(Beginning of PAGE EXTRACT)

Meet 14 Women of Google France
By Lea Coligado and Raquel Small-Weikert
Last month, the Women of Silicon Valley team flew to Paris to interview Women@ Google France, an employee resource group for all the women based at Google’s Paris office. Despite coming from distant places around the world, these women shared stories that often resonated with each other, hitting many of the same themes: overcoming imposter syndrome, finding a career in tech via circuitous paths, and leveraging all the privileges tech has afforded them to help their communities. With no further ado and a heartfelt adieu, meet the Women of Google France!
In alphabetical order:
1. Agnieszka Strzalka, Software Engineering Intern
Agnieszka is a Polish Computer Science student a the University of Warsaw. Last year, she did an internship at Google Zurich on the Research team, and she is currently interning at Google Paris on the Youtube team.
“The biggest challenge in my life has been truly believing in myself and what I’m capable of doing.
I grew up in a very unsupportive environment and had to take care of myself since I was 16 years old. It put a lot of pressure on me, and I’ve been through many dark moments, carrying all my problems on my own back, completely alone. It also made me very aware of the fact that no other person will have any significant impact, positive or negative, on who I will be in the future; my future is solely the result of my actions and my work.

(End of PAGE EXTRACT)
(Beginning of DATA FOR ANALYSIS)

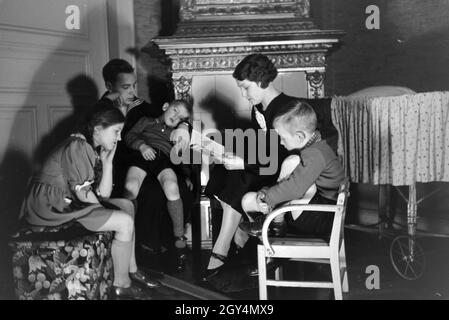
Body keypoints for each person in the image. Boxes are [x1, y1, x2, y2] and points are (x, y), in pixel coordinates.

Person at [203, 53, 339, 281]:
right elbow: (270, 150)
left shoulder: (284, 109)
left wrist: (244, 162)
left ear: (261, 82)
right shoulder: (262, 109)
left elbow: (286, 156)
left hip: (298, 178)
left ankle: (227, 249)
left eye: (246, 88)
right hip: (280, 171)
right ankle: (236, 245)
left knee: (241, 178)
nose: (243, 95)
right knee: (232, 174)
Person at [19, 107, 160, 299]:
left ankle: (131, 269)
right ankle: (121, 284)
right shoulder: (78, 145)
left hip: (64, 201)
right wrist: (109, 214)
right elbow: (86, 195)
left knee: (126, 206)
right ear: (97, 129)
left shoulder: (88, 147)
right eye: (116, 131)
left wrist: (108, 163)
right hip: (50, 206)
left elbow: (102, 193)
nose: (119, 138)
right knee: (124, 221)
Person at [95, 59, 193, 259]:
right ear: (109, 86)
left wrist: (184, 126)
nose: (132, 92)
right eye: (125, 87)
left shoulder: (143, 108)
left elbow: (173, 117)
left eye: (133, 86)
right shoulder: (100, 110)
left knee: (172, 186)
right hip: (118, 165)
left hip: (154, 160)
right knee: (142, 190)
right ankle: (135, 245)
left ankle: (168, 245)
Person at [240, 99, 345, 240]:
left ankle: (271, 223)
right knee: (292, 167)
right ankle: (273, 223)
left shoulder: (314, 155)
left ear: (300, 136)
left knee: (293, 165)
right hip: (323, 212)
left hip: (323, 219)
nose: (281, 142)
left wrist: (267, 198)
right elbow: (289, 183)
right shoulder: (318, 147)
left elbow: (294, 188)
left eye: (283, 138)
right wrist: (266, 193)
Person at [123, 99, 193, 266]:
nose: (176, 117)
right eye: (175, 111)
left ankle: (179, 237)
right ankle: (128, 234)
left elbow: (181, 155)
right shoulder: (146, 121)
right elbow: (129, 136)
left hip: (163, 159)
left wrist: (186, 174)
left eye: (180, 118)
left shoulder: (176, 132)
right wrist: (142, 146)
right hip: (142, 155)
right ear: (165, 106)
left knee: (172, 186)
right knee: (131, 187)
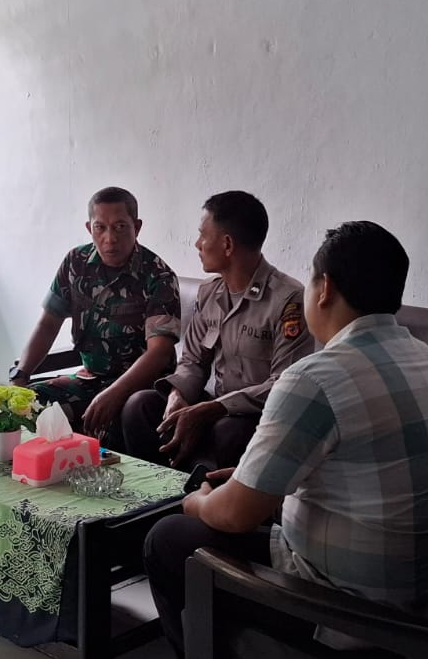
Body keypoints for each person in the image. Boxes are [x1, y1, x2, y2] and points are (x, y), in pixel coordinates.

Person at [142, 221, 428, 659]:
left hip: (352, 612)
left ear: (325, 289)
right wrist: (255, 484)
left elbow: (234, 515)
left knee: (169, 538)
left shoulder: (316, 377)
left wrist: (199, 503)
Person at [118, 191, 314, 469]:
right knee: (139, 406)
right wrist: (178, 395)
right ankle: (157, 490)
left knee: (228, 432)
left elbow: (284, 384)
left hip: (254, 416)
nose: (197, 244)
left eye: (202, 235)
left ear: (227, 244)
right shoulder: (210, 293)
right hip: (212, 405)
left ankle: (202, 492)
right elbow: (192, 361)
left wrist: (217, 408)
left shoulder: (288, 300)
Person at [8, 187, 182, 443]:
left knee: (108, 422)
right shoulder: (75, 263)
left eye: (120, 227)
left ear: (137, 227)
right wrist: (20, 376)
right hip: (89, 379)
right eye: (100, 227)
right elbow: (48, 324)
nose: (110, 238)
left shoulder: (158, 276)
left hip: (140, 386)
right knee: (22, 407)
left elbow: (159, 353)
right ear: (90, 228)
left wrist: (113, 393)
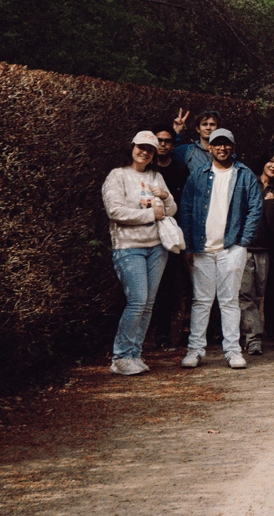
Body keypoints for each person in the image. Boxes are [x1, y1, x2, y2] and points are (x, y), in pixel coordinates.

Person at [177, 128, 263, 370]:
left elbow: (255, 209)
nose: (222, 148)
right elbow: (185, 210)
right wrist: (188, 246)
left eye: (227, 144)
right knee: (201, 301)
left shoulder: (244, 174)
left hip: (232, 248)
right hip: (202, 249)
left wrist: (242, 242)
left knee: (229, 301)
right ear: (210, 148)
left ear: (233, 147)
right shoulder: (197, 175)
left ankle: (233, 351)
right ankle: (195, 350)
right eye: (217, 144)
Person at [102, 131, 176, 375]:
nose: (145, 152)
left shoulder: (156, 176)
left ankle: (135, 354)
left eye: (150, 149)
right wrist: (149, 215)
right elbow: (115, 211)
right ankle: (121, 356)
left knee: (147, 305)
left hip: (156, 247)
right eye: (141, 147)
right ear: (132, 147)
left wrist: (166, 197)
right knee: (136, 302)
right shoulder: (118, 175)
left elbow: (171, 209)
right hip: (128, 247)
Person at [239, 147, 274, 356]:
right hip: (244, 247)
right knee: (244, 294)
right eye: (271, 161)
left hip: (264, 249)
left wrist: (270, 205)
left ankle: (251, 335)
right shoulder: (248, 182)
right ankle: (252, 339)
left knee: (257, 295)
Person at [149, 123, 191, 350]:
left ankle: (163, 334)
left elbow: (185, 205)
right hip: (146, 233)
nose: (163, 145)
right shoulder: (146, 169)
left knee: (168, 287)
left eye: (167, 141)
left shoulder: (180, 170)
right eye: (159, 141)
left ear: (173, 145)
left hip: (172, 235)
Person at [171, 108, 219, 172]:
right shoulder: (186, 150)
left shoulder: (224, 151)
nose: (208, 128)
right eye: (204, 124)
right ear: (198, 129)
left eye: (212, 124)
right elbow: (167, 156)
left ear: (217, 128)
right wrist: (177, 133)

(End of DATA FOR ANALYSIS)

▶ **EXERCISE A**
Translate this sentence from the Women of Google France article into Spanish: "The biggest challenge in my life has been truly believing in myself and what I’m capable of doing."
▶ **EXERCISE B**
Return the passage of the Women of Google France article that starts at the words "Meet 14 Women" and stops after "of Google France!".
▶ **EXERCISE C**
List every shared theme that the Women of Google France article says the women's stories hit.

▶ **WORKED SOLUTION A**
El mayor desafío de mi vida ha sido creer de verdad en mí misma y en lo que soy capaz de hacer.

▶ **WORKED SOLUTION B**
Meet 14 Women of Google France
By Lea Coligado and Raquel Small-Weikert
Last month, the Women of Silicon Valley team flew to Paris to interview Women@ Google France, an employee resource group for all the women based at Google’s Paris office. Despite coming from distant places around the world, these women shared stories that often resonated with each other, hitting many of the same themes: overcoming imposter syndrome, finding a career in tech via circuitous paths, and leveraging all the privileges tech has afforded them to help their communities. With no further ado and a heartfelt adieu, meet the Women of Google France!

▶ **WORKED SOLUTION C**
- overcoming imposter syndrome
- finding a career in tech via circuitous paths
- leveraging all the privileges tech has afforded them to help their communities